Who just happened to be Leigh’s stepfather.

Because the promoters had skipped town — “with whatever little money was in the kitty” — Zemel was the target of festival-goers’ anger.

That was although he had risked jail himself to defy the state injunction, Leigh says. “Think 1970 — he was ‘The Man’ that everyone was ‘sticking it to.'”

An angry confrontation (though not, this time, with Lou Zemel).

The hostility and frustration eventually led to a confrontation between Zemel and a group of New Haven Black Panthers who appointed themselves spokespersons for other angry attendees.

Fortunately, Leigh — who was there with his mother and sister — says that they reached an agreement. He thinks that Zemel offered Powder Ridge to the Panthers for meetings and rallies, and gave a speech to the crowd that “defused what could have become a violent outcome.”

“Eventually people ran out of drugs, patience and whatever food and fluid they had brought,” and left Leigh says — though it took a few days to flush out the final stragglers.

He spent the next week picking up a colossal amount of trash.

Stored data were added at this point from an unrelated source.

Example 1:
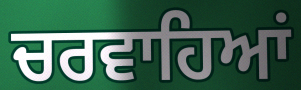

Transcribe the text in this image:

ਚਰਵਾਹਿਆਂ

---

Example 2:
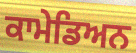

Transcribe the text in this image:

ਕਾਮੇਡਿਅਨ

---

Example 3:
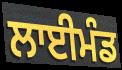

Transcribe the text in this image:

ਲਾਈਮੰਡ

“That put a little dent in my 19-year-old hippie naivete,” he notes. “I was struck by how these presumably love-they-brother festival-goers did not seem to love their planet, or respect their brothers’ property.”

Fellow Staples High School grad Peter Gambaccini — fresh off seeing The Who and Jethro Tull at Tanglewood, and Jimi Hendrix and Mountain at Randall’s Island earlier in the month — headed to Powder Ridge with classmate Scott Beasley.

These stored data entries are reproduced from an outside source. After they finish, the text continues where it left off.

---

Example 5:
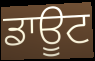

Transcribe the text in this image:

ਡਾਊਟ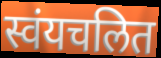
स्वंयचलित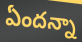
ఏందన్నా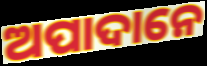
ଅପାଦାନେ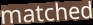
matchedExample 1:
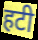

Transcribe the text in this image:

हटी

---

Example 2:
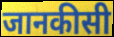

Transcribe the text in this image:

जानकीसी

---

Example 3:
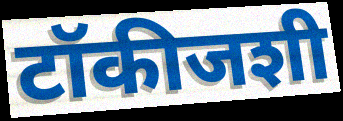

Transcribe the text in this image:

टॉकीजशी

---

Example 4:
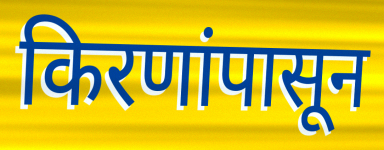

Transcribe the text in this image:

किरणांपासून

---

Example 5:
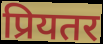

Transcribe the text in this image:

प्रियतर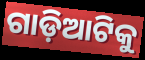
ଗାଡ଼ିଆଟିକୁ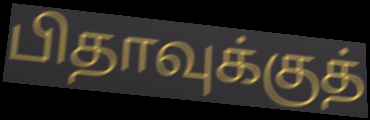
பிதாவுக்குத்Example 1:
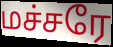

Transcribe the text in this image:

மச்சரே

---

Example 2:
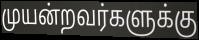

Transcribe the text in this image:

முயன்றவர்களுக்கு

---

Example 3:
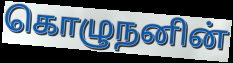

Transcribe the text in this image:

கொழுநனின்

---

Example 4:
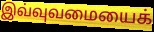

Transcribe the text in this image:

இவ்வுவமையைக்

They’d heard it would “probably” be canceled, but figured something would happen.

What they found was an acid — not marijuana — scene. “Without music, people seemed bleak and dazed,” Peter recalls.

“Honestly, all of them. I don’t remember seeing a smile. It seemed “grim and post-apocalyptic.”

Hanging out on top of a ski lift pole.

They found Leigh in the ski lodge. Then they headed out to watch Melanie play, plugged into that ice cream truck.

Peter could not see her face. But, he says, “on that very quiet site on a summer night, she was what everybody needed.” She was “the hero of Powder Ridge.”

He had a lot less trouble finding his car than he did at Woodstock. He was happy to head home, and sleep in his own bed.

“Powder Ridge was supposed to be historic,” Peter says. “It was, I suppose, but not in the way it was intended.

(All photos/Leigh Henry)

“Did it mark the end of a chapter of American musical history? Perhaps. But I didn’t think about it much. I was going to London in the fall, and all I could think of was what I’d be able to see and hear at Royal Albert Hall and the Marquee.

“Which turned out to be plenty, including acts I didn’t get to see at Powder Ridge.”